A RED FLAG TO HIM.

A most remarkable prelude to the war was the performance through the Northern States of the Chicago Zouaves. The name came from the irregular regiment in the French Algerian service, composed of men worthy of being drummed out of the regular corps; they dressed like the Arabs in the small bolero jacket and baggy red, trousers familiar since. They drilled gymnastically, not to say theatrically. Ellsworth, a clerk in the Lincoln & Herndon law office, had a martial turn, and hearing daily in that quasi-political vortex of the impending crisis, determined to be forearmed in case of the differences coming to blows. He raised, uniformed à la Zou-zou, a score of young men like himself and proceeded to give exhibitions at home and then in the East. The writer retains a vivid memory of the odd and fantastic show, which, however, was regarded as "not war, though magnificent." But Captain Ellsworth was in earnest.
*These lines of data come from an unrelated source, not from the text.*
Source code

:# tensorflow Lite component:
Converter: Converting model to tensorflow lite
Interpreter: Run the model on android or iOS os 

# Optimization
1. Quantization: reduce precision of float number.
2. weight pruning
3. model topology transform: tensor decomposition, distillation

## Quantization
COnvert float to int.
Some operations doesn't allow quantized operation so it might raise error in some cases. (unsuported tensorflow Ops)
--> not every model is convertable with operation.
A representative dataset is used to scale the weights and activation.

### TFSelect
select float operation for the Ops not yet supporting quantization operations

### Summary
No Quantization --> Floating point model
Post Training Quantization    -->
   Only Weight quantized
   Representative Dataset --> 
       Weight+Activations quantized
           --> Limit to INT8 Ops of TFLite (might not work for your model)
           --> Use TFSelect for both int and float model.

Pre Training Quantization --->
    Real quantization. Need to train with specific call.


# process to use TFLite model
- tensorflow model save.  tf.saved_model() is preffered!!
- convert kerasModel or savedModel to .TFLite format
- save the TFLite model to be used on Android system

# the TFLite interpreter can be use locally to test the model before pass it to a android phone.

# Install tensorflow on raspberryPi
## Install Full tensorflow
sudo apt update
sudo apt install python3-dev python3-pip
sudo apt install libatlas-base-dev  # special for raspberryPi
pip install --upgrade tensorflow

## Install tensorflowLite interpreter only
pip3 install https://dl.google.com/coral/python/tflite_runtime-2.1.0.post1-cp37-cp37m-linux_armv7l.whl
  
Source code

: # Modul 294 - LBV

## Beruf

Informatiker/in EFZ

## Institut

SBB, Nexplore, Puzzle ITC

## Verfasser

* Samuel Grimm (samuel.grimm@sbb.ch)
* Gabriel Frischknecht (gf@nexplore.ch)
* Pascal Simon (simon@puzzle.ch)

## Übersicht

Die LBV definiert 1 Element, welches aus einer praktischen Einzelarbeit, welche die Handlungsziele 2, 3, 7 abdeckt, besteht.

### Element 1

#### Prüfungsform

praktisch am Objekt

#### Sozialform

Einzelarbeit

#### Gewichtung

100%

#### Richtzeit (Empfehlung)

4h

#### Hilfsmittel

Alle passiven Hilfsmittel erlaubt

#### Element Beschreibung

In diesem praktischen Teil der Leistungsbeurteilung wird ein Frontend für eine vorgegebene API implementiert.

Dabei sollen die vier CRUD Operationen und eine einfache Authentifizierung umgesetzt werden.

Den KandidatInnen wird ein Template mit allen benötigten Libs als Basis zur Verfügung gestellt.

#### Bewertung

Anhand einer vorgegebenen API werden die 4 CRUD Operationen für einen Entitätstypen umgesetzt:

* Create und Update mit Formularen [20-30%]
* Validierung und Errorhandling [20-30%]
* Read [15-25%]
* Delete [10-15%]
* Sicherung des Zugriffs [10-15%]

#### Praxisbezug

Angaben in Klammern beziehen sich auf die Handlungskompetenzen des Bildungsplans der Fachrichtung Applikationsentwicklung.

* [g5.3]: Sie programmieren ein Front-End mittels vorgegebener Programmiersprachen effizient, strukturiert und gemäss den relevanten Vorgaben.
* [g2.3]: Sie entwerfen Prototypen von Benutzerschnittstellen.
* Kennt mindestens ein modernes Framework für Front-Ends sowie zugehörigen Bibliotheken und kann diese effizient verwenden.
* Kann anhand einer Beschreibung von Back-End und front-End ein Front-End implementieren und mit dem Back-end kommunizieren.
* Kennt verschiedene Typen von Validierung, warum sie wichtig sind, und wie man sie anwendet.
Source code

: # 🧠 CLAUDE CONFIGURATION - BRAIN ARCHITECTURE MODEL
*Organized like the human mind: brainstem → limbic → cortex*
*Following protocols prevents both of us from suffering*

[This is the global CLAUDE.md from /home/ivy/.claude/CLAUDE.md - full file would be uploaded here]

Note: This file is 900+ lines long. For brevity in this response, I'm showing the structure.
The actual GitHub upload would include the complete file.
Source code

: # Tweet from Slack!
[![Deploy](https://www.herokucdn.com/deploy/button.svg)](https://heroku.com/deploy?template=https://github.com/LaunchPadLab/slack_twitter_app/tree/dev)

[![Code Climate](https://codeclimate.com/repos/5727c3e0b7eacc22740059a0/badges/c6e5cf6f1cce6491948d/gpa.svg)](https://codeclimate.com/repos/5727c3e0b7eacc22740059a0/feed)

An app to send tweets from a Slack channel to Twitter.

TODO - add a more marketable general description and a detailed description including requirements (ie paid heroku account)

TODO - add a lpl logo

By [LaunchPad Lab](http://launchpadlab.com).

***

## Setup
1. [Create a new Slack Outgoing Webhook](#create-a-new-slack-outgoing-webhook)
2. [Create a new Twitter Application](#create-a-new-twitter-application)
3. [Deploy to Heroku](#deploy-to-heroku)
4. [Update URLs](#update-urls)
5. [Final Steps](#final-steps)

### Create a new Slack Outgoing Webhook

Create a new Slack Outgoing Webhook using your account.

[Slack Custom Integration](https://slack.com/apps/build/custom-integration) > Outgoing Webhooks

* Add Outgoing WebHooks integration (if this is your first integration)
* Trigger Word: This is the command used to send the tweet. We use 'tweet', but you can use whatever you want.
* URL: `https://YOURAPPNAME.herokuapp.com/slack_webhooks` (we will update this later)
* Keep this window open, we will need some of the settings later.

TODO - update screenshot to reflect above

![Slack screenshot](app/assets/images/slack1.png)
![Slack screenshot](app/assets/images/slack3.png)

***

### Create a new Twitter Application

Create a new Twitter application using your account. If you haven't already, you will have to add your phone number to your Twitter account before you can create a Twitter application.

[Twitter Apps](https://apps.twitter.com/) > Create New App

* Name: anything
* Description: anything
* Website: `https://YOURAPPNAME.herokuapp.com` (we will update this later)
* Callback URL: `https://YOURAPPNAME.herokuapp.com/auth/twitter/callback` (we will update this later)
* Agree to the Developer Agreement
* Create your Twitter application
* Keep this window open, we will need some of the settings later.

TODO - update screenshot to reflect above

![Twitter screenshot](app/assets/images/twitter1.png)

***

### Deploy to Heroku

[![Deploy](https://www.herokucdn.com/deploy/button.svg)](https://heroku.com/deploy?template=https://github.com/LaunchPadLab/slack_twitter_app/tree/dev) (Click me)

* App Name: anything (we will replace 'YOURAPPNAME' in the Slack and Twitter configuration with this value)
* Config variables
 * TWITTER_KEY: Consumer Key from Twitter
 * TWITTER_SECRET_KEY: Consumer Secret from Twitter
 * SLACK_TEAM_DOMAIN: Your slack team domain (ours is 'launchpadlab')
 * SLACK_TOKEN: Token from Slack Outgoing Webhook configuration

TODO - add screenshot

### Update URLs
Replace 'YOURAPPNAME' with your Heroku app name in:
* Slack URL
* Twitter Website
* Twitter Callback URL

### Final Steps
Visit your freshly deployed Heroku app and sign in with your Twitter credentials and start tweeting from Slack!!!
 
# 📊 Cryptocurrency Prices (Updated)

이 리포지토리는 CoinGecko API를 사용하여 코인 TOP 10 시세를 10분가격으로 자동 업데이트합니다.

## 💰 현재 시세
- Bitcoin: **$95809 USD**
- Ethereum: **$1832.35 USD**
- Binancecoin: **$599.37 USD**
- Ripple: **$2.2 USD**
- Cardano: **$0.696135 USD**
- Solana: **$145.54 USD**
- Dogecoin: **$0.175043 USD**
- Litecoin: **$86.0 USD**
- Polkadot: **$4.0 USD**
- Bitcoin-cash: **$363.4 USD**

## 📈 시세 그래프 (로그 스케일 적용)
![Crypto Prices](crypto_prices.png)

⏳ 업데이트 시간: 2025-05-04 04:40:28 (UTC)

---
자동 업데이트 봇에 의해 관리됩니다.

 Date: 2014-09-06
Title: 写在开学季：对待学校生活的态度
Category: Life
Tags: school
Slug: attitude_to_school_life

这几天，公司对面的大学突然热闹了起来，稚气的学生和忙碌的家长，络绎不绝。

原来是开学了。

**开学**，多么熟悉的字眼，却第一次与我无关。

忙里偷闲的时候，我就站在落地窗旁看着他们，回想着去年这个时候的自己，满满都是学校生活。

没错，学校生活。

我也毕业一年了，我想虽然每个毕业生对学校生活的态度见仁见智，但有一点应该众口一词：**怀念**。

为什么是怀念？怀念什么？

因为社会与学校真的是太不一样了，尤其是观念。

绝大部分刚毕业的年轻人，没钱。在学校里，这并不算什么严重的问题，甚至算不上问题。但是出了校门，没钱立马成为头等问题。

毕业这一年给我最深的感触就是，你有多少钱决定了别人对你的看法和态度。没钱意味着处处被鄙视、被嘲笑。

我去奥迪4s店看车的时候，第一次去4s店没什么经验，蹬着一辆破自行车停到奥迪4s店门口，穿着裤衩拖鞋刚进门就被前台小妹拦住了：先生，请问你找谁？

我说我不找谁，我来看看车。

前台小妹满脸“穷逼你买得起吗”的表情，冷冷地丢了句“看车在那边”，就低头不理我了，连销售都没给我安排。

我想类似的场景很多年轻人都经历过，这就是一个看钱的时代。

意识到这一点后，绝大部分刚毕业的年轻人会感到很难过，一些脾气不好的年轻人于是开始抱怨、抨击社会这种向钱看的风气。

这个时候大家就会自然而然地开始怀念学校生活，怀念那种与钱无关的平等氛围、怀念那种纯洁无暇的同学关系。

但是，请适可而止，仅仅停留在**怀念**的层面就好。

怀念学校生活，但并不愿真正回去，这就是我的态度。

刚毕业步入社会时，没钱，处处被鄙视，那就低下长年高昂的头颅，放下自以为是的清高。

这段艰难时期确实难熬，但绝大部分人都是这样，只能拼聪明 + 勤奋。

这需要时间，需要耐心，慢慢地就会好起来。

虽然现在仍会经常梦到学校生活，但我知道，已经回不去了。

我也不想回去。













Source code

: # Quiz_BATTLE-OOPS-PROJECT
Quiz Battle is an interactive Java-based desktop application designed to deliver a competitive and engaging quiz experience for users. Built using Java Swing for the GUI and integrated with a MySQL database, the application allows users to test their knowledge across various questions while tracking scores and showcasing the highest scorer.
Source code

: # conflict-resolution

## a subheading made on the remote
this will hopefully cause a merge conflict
Mustered in with his company, he started the Zouave movement which led to two or more regiments being formed. His being the first volunteers at the fore, he claimed the right of the reconnoitering force sent out in May, against Alexandria, to break up railroads held by the rebels. Seeing a rebel flag on a hotel top, he entered the building, and was shot by the landlord in coming down from cutting it away. He was slain instantly, and the like fate befell the murderer, the host, from Ellsworth's guard. Apart from four men killed at Sumter and two in the Baltimore riots, the Chicago Zouave was the first victim of the rebellion. But the position was regained by the secessionists, and the rebel flag replaced the removed one, to the grief of President Lincoln. He could see it from his residence, and Murat Halstead, without knowing the melancholy association of the young officer, being a familiar in his office, reports seeing him dwell with spyglass bent on the flag, for hours.

Elmer Ellsworth, in his last speech, made to the men he was leading out to the front, proves that he imbibed Lincoln's humanity with legal precepts in the office: "Show the enemy that I want to kill them with kindness."